(Work request) Every line of the entries below that includes "está" belongs in the answer, copied as written.

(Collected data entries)
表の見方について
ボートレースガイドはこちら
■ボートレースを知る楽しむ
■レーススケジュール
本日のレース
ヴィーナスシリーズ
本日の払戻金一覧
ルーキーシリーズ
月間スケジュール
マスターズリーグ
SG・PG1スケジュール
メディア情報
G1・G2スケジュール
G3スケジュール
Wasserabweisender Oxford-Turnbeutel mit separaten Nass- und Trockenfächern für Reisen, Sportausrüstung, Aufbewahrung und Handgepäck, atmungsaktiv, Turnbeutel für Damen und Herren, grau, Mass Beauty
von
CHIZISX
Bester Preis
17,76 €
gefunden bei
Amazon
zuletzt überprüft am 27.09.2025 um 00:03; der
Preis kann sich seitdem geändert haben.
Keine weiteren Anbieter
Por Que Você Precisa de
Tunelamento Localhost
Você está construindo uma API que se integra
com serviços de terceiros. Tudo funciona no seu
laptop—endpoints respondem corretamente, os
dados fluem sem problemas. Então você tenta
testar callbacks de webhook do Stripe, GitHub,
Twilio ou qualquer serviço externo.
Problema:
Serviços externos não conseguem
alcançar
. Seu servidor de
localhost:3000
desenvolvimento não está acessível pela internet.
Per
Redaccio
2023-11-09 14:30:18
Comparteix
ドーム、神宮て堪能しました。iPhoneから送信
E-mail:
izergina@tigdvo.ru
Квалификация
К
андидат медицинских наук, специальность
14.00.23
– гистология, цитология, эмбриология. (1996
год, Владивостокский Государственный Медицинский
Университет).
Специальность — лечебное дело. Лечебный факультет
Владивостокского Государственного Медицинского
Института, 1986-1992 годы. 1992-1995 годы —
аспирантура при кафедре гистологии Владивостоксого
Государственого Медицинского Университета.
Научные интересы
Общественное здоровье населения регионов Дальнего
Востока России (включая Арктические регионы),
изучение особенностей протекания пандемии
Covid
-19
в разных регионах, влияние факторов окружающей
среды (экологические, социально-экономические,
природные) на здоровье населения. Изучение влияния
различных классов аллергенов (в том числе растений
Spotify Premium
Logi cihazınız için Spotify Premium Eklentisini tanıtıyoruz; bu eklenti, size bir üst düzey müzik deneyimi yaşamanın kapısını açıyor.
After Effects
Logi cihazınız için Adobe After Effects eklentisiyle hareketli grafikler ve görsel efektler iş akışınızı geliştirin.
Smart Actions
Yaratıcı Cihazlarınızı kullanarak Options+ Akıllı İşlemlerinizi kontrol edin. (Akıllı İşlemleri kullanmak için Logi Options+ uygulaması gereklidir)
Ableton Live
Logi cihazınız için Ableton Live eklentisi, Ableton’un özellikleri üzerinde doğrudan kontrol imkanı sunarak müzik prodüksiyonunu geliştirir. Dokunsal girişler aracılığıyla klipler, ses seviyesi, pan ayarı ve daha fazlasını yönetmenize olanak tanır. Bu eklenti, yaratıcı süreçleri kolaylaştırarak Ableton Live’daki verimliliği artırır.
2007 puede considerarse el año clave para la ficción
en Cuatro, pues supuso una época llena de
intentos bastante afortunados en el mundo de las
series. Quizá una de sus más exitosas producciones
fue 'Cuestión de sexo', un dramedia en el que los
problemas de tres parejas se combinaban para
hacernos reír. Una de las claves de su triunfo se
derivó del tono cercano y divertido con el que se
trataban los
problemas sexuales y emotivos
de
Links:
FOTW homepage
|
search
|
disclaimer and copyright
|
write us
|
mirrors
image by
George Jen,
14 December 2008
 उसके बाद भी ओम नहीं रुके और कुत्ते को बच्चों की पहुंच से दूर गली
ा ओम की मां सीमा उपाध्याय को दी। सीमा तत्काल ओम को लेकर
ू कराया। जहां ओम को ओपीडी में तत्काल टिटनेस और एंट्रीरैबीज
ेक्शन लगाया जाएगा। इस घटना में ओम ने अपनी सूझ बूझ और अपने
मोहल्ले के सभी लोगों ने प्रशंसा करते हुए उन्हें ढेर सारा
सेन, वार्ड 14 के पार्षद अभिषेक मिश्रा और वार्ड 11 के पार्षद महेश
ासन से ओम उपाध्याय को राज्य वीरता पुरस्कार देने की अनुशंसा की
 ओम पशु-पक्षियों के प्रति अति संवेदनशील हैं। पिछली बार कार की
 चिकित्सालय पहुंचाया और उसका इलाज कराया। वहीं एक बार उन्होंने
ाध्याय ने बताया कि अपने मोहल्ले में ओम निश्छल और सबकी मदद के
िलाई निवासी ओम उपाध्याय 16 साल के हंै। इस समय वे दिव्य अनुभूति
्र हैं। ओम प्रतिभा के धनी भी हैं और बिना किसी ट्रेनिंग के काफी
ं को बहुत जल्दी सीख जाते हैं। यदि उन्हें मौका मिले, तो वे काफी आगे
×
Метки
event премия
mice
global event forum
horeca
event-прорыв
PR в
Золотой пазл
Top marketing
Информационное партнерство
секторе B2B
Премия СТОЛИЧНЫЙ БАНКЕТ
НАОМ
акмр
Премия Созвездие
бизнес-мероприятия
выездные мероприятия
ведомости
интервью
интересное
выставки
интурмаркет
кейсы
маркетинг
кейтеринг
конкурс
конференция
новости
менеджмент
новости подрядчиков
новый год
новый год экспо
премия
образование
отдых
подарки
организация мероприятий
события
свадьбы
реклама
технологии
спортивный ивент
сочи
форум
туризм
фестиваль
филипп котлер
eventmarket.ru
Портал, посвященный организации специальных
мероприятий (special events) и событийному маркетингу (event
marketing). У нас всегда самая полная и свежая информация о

(Exercise result)
Você está construindo uma API que se integra
desenvolvimento não está acessível pela internet.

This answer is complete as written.